Null Hypothesis
2026-02-28 09:11 Diff

There are two main methods for statistically assessing the null hypothesis. They are: Hypothesis testing and significance testing. The null hypothesis is theoretical and based on limited data. Therefore, it must be tested further to determine its accuracy.

There are two common approaches for testing a null hypothesis: using significance testing (p-values) and hypothesis testing frameworks.

Significance Testing

It is a test that aims to reject the null hypothesis and to accept the alternative hypothesis.
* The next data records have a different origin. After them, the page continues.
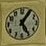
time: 5:05
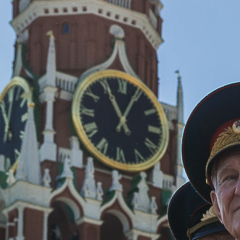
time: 11:04
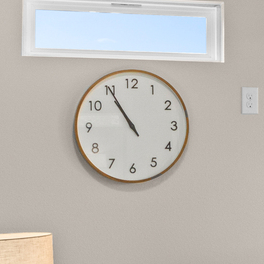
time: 10:54
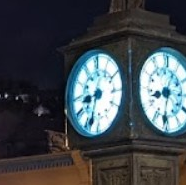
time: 8:33
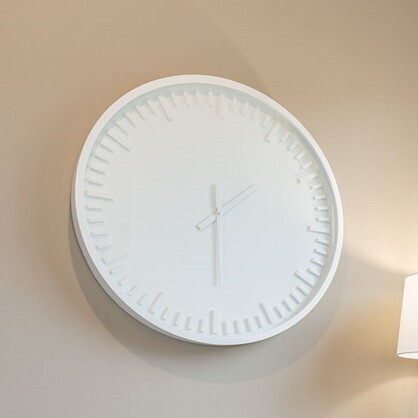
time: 1:29
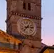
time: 7:15
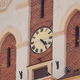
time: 4:24
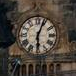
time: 6:03
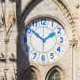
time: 1:51
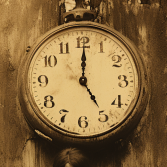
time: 5:00
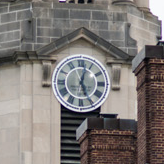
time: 12:26
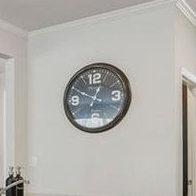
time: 12:49
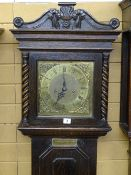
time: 7:00
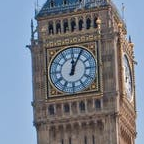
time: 12:04
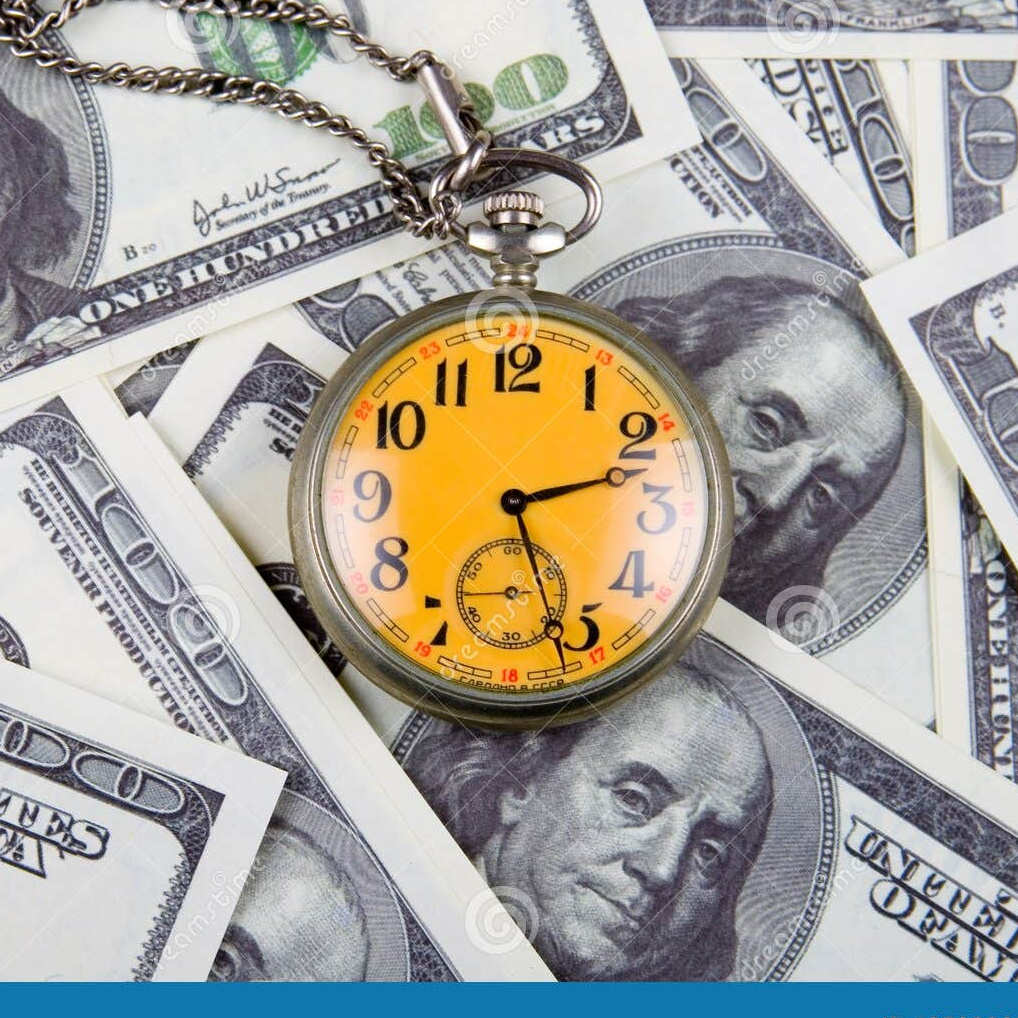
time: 2:26
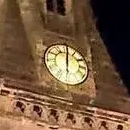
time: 6:00
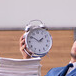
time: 1:50
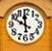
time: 11:49
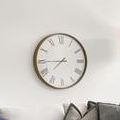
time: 7:44
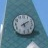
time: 5:09
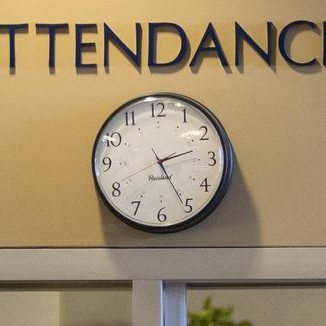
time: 2:25
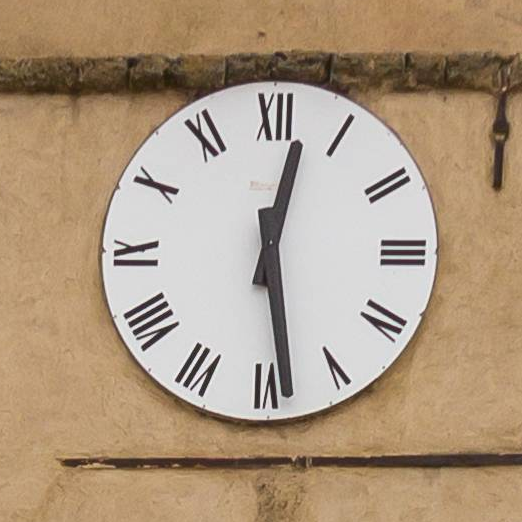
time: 12:28
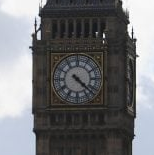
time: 4:22
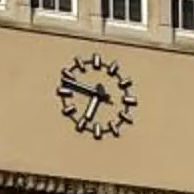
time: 6:47
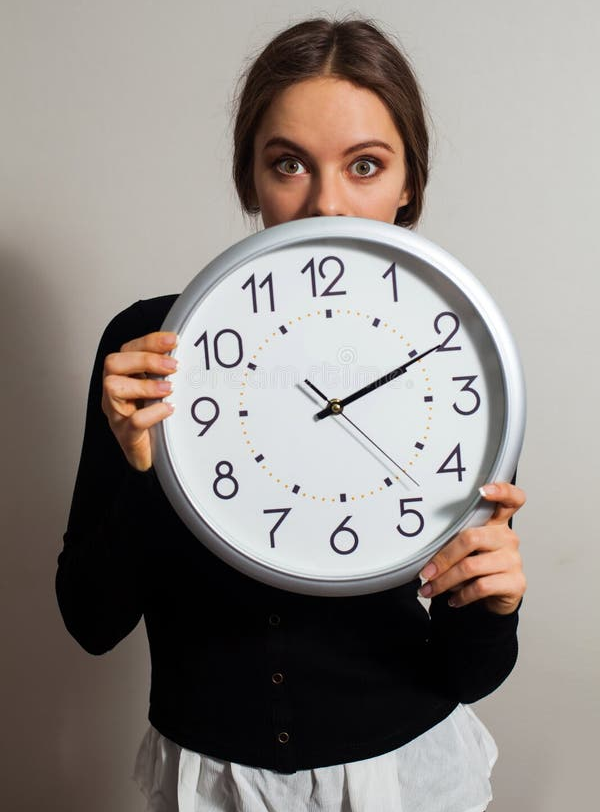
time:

The purpose of the test is to determine how strongly the evidence contradicts the hypothesis test results. 

Step 1: If our assumption is the null hypothesis, we should validate its prediction using significance testing.
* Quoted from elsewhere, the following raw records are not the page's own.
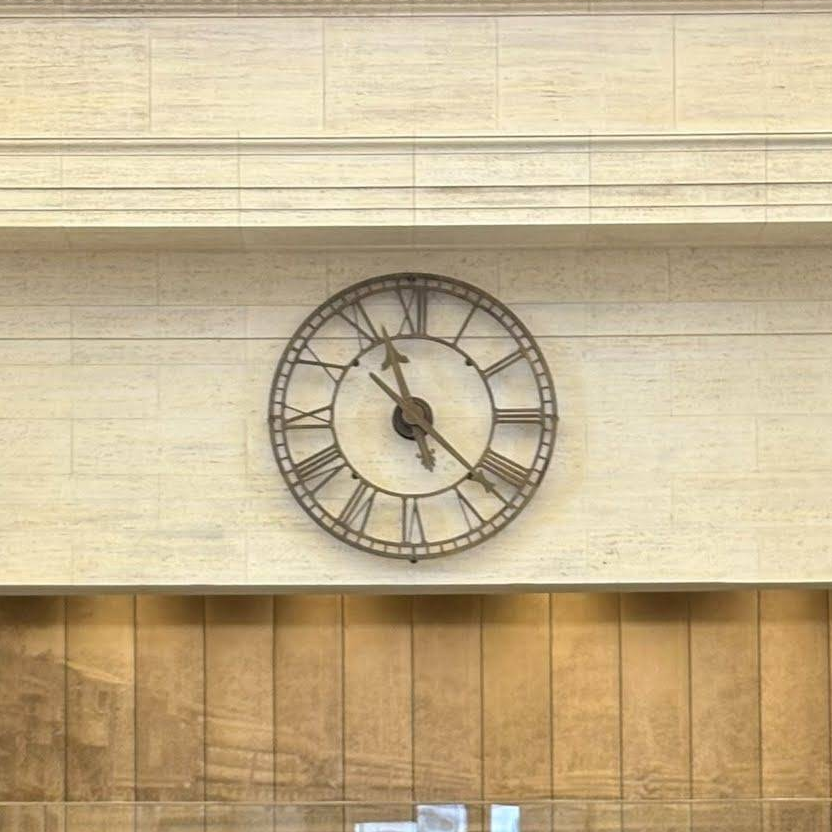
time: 11:21
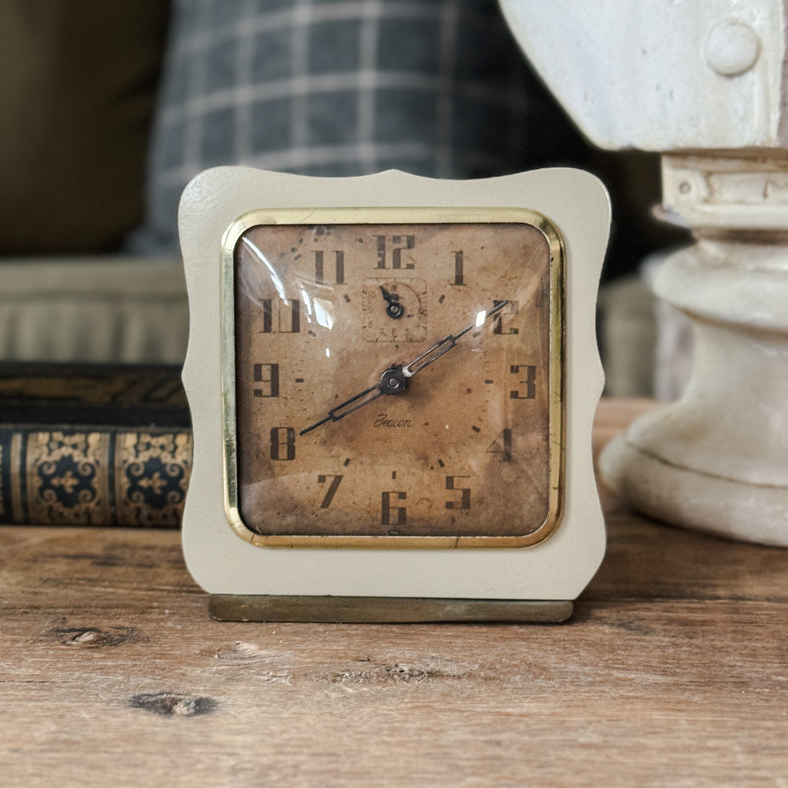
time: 8:09
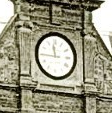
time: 11:45
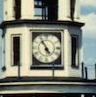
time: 4:54
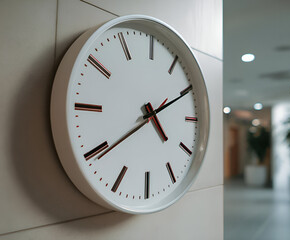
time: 4:10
Step 2: First, calculate the test statistics and find the p-value.

Step 3: Compare the p-value and the significance level to decide if you should accept or reject the null hypothesis. 

Step 4: The null hypothesis can be rejected if the p-value you got is less than the significance level. However, if the p-value we have is greater than the significance level, then we simply cannot reject the null hypothesis.

Hypothesis Testing

In this method, we use the data that we gathered from a sample to draw conclusions about a larger and similar population. 

Step 1: Identifying the hypothesis as null hypothesis.

Step 2: Observing and using statistical data to decide whether to reject or fail to reject the null hypothesis based on evidence.

Step 3: Here, we should watch out for two common mistakes. Sometimes we reject the null hypothesis when the result is true. Or accept the null hypothesis, when the result is false.